■ What this task involves ■
The expected output is the full set of entries, printed exactly, without pictures.

*** Supplied entries

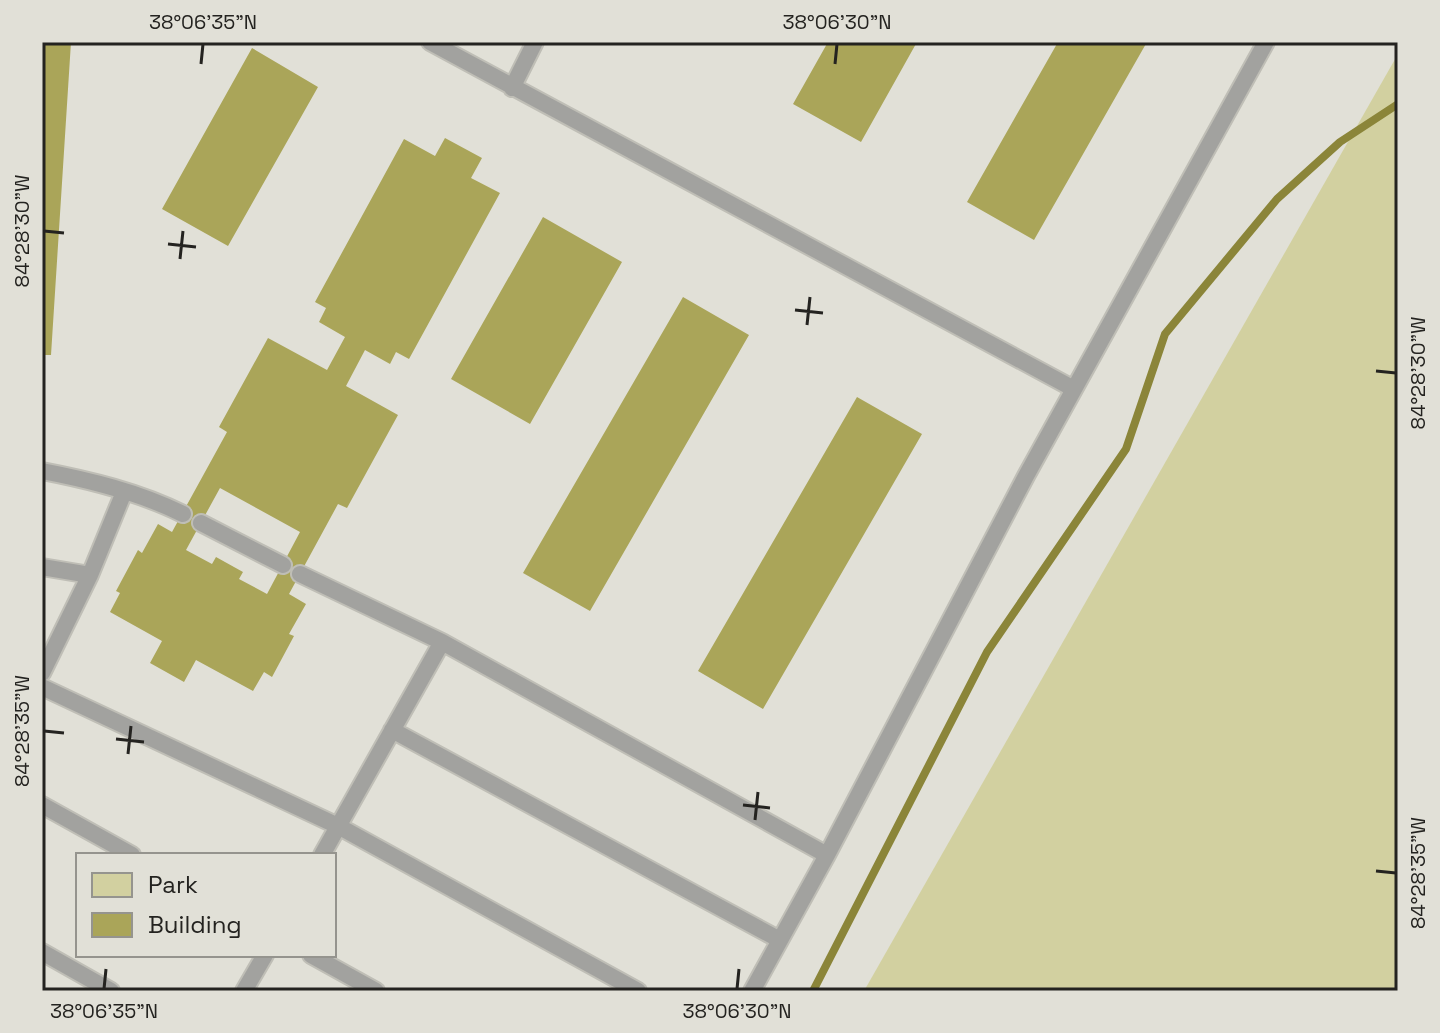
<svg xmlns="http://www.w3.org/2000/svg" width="1440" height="1033" font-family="'Space Grotesk',sans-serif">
<rect width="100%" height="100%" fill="#e1e0d7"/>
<path fill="#d2d0a0" d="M1398 54V991H864Z"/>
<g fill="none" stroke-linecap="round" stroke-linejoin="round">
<path stroke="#8b8539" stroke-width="8" d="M813 991 987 652 1126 449 1165 334 1277 199 1340 142 1398 104"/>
</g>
<path fill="#aaa559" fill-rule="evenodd" d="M42 42H71L51 355H42Z
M828 42H917L861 142 793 104Z
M1058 42H1147L1034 240 967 202Z
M252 48 318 87 228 246 162 209Z
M445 138 482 158 471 178 500 193 409 359 396 352 390 364 365 350 346 386 398 415 347 508 338 504 289 594 306 604 289 634 294 636 272 677 264 672 253 691 196 660 184 682 150 663 162 641 110 612 120 593 116 591 138 550 142 553 158 524 172 532 227 432 219 427 268 338 327 370 345 337 319 322 326 308 315 302 404 139 435 156ZM220 488 300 532 267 594 239 579 243 572 216 557 212 564 186 550Z
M543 217 622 262 530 424 451 379Z
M683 297 749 335 590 611 523 573Z
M857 397 922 434 763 709 698 671Z"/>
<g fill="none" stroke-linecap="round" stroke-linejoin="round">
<g stroke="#bfbeb6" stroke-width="20">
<path id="service" d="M430 42 1074 389
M512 88 535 42
M42 471C89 480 139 492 183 514
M201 523 283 565
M42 567 90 575
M300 574 442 642 827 855
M42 673 90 575 124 492
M42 687 338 826 638 991
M392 730 780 940
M42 805 132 855
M322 855 442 642
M42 952 111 991
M311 955 376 991
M244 991 265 955
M752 991 827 855 1026 476 1266 42"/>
</g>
<use href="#service" stroke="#a2a29f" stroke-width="16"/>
</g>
<path fill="none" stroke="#242320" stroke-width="3" d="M201 64 203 44M835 64 837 44M44 231 64 233M168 244 196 247M180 259 183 231M795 310 823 313M807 325 810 297M1376 371 1396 373M44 731 64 733M116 739 144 742M128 754 131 726M743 805 770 808M755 820 758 792M1376 871 1396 873M104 989 106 969M737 989 739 969"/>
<rect width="1440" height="1033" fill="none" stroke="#e1e0d7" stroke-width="88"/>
<rect x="76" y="853" width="260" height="104" fill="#e1e0d7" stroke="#95948e" stroke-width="2"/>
<rect x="92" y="873" width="40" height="24" fill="#d2d0a0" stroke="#95948e" stroke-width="2"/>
<text x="148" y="893" font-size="24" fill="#242320">Park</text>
<rect x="92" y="913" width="40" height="24" fill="#aaa559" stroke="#95948e" stroke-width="2"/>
<text x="148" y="933" font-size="24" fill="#242320">Building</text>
<rect x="44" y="44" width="1352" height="945" fill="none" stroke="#242320" stroke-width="3"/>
<g font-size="20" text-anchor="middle" fill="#242320">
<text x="203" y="29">38°06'35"N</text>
<text x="837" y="29">38°06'30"N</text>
<text transform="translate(22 231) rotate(-90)" y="7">84°28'30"W</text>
<text transform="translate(1418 373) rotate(-90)" y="7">84°28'30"W</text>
<text transform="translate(22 731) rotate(-90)" y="7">84°28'35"W</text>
<text transform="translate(1418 873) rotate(-90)" y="7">84°28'35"W</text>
<text x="104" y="1018">38°06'35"N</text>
<text x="737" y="1018">38°06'30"N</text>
</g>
</svg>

******

■ Written response ■
<svg xmlns="http://www.w3.org/2000/svg" width="1440" height="1033" font-family="'Space Grotesk',sans-serif">
<rect width="100%" height="100%" fill="#e1e0d7"/>
<path fill="#d2d0a0" d="M1398 54V991H864Z"/>
<g fill="none" stroke-linecap="round" stroke-linejoin="round">
<path stroke="#8b8539" stroke-width="8" d="M813 991 987 652 1126 449 1165 334 1277 199 1340 142 1398 104"/>
</g>
<path fill="#aaa559" fill-rule="evenodd" d="M42 42H71L51 355H42Z
M828 42H917L861 142 793 104Z
M1058 42H1147L1034 240 967 202Z
M252 48 318 87 228 246 162 209Z
M445 138 482 158 471 178 500 193 409 359 396 352 390 364 365 350 346 386 398 415 347 508 338 504 289 594 306 604 289 634 294 636 272 677 264 672 253 691 196 660 184 682 150 663 162 641 110 612 120 593 116 591 138 550 142 553 158 524 172 532 227 432 219 427 268 338 327 370 345 337 319 322 326 308 315 302 404 139 435 156ZM220 488 300 532 267 594 239 579 243 572 216 557 212 564 186 550Z
M543 217 622 262 530 424 451 379Z
M683 297 749 335 590 611 523 573Z
M857 397 922 434 763 709 698 671Z"/>
<g fill="none" stroke-linecap="round" stroke-linejoin="round">
<g stroke="#bfbeb6" stroke-width="20">
<path id="service" d="M430 42 1074 389
M512 88 535 42
M42 471C89 480 139 492 183 514
M201 523 283 565
M42 567 90 575
M300 574 442 642 827 855
M42 673 90 575 124 492
M42 687 338 826 638 991
M392 730 780 940
M42 805 132 855
M322 855 442 642
M42 952 111 991
M311 955 376 991
M244 991 265 955
M752 991 827 855 1026 476 1266 42"/>
</g>
<use href="#service" stroke="#a2a29f" stroke-width="16"/>
</g>
<path fill="none" stroke="#242320" stroke-width="3" d="M201 64 203 44M835 64 837 44M44 231 64 233M168 244 196 247M180 259 183 231M795 310 823 313M807 325 810 297M1376 371 1396 373M44 731 64 733M116 739 144 742M128 754 131 726M743 805 770 808M755 820 758 792M1376 871 1396 873M104 989 106 969M737 989 739 969"/>
<rect width="1440" height="1033" fill="none" stroke="#e1e0d7" stroke-width="88"/>
<rect x="76" y="853" width="260" height="104" fill="#e1e0d7" stroke="#95948e" stroke-width="2"/>
<rect x="92" y="873" width="40" height="24" fill="#d2d0a0" stroke="#95948e" stroke-width="2"/>
<text x="148" y="893" font-size="24" fill="#242320">Park</text>
<rect x="92" y="913" width="40" height="24" fill="#aaa559" stroke="#95948e" stroke-width="2"/>
<text x="148" y="933" font-size="24" fill="#242320">Building</text>
<rect x="44" y="44" width="1352" height="945" fill="none" stroke="#242320" stroke-width="3"/>
<g font-size="20" text-anchor="middle" fill="#242320">
<text x="203" y="29">38°06'35"N</text>
<text x="837" y="29">38°06'30"N</text>
<text transform="translate(22 231) rotate(-90)" y="7">84°28'30"W</text>
<text transform="translate(1418 373) rotate(-90)" y="7">84°28'30"W</text>
<text transform="translate(22 731) rotate(-90)" y="7">84°28'35"W</text>
<text transform="translate(1418 873) rotate(-90)" y="7">84°28'35"W</text>
<text x="104" y="1018">38°06'35"N</text>
<text x="737" y="1018">38°06'30"N</text>
</g>
</svg>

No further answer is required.